Namun di sisi lain, gencatan senjata itu tidak berlaku untuk operasi militer penumpasan grup teroris terafiliasi ISIS, Al Qaeda, dan Front Al Nusra. Hal itu juga membuat khawatir sejumlah pihak.
Mengutip Telegraph, baik Rusia dan Suriah selalu menuduh bahwa sejumlah kelompok pasukan pemberontak Suriah memiliki afiliasi dengan Al Qaeda.
Oleh karena itu, diprediksi, mereka akan menggunakan dasar argumentasi itu untuk terus melakukan serangan udara dan bombardir selama resolusi gencatan senjata 30 hari berlangsung.
Adapun, seperti dikutip dari The Guardian, kelompok oposisi/pemberontak di Ghouta Timur, Faylaq al-Rahman and Jaish al-Islam, menyatakan siap melakukan gencatan senjata demi membuka jalan bagi bantuan kemanusiaan.
Begitupun Iran -- yang juga koalisi Pasukan Rezim Al Assad -- mengatakan siap mematuhi resolusi gencatan senjata.
Di sisi lain, Turki, yang bertempur melawan Kurdi Suriah di Afrin, Suriah Utara, menyatakan bahwa mereka tidak masuk di dalam daftar negara yang wajib mematuhi resolusi tersebut.
Sementara itu, Amerika Serikat, yang bertempur membantu pasukan oposisi Syrian Democratic Force, belum memberikan kabar apakah turut serta akan melakukan gencatan senjata.
Advertisement
Belum Jelasnya Mekanisme dan Teknis Resolusi
Terlepas dari hal itu, The Guardian menulis bahwa DK PBB sejatinya belum memaparkan lebih detail mengenai teknis pelaksanaan resolusi gencatan senjata, begitu juga dengan mekanisme akses dan penyaluran bantuan kemanusiaan ke wilayah dan masyarakat terdampak.
Sementara itu, Robert Mardini, perwakilan tertinggi Komite Palang Merah Internasional di Timur Tengah, telah mengatakan bahwa dia "terkejut" dengan tingkat kekerasan di sekitar Ghouta Timur dan meminta akses humaniter sesegera mungkin ke warga sipil yang terdampak.
Dia mengatakan kepada wartawan di Beirut bahwa badan bantuan internasional tersebut memiliki sebuah konvoi kemanusiaan yang siap.
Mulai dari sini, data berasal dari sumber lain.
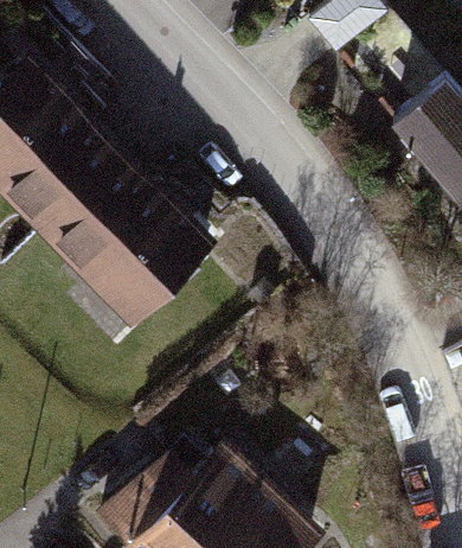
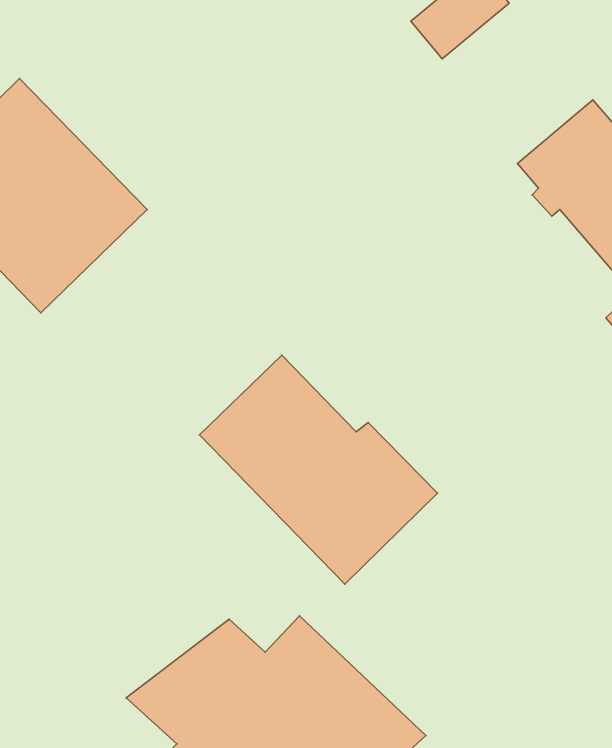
building: [43,155,212,317] -> none
building: none -> [199,355,437,584]

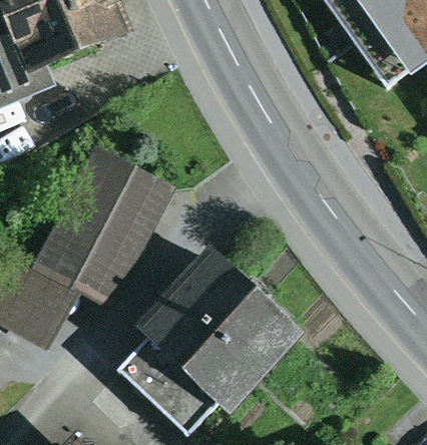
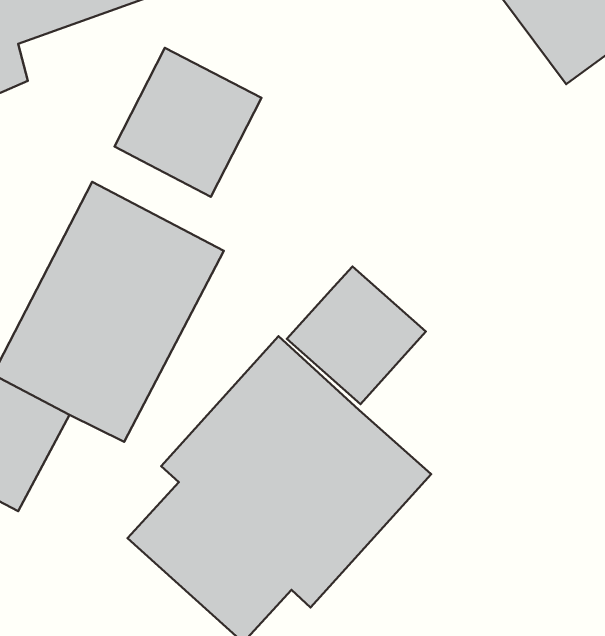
building: none -> [114,48,261,197]
building: none -> [287,266,426,404]

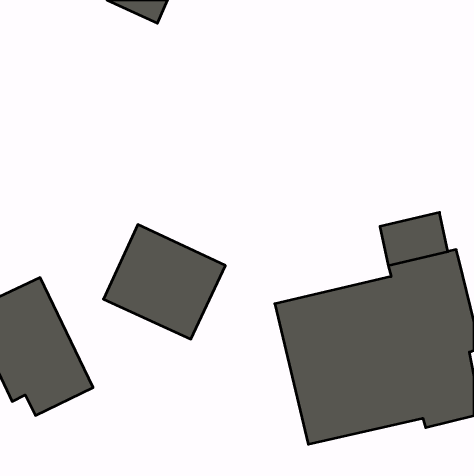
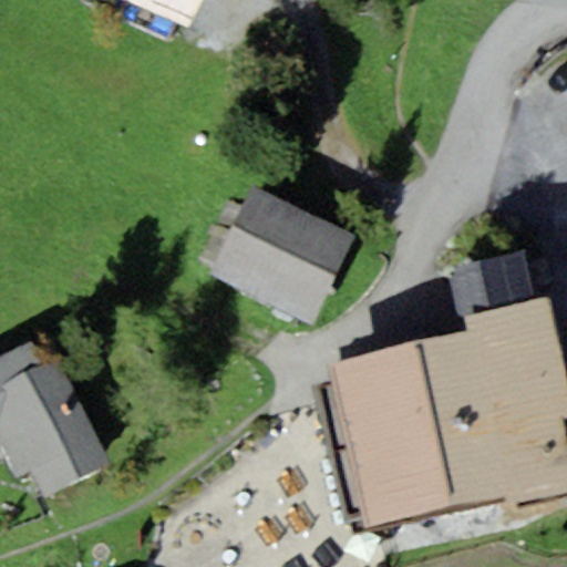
building: [103,225,225,339] -> [207,186,352,322]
Namun, pihak berwenang Suriah belum menyetujui bagiannya.
"Skor terbunuh dalam beberapa hari terakhir, statistik mengejutkan, tapi banyak yang masih bisa diselamatkan," kata Mardini.
"Anak-anak, wanita dan pria kelelahan dan ketakutan di Ghouta Timur. Mereka berlutut, melemah karena berbulan-bulan dikepung."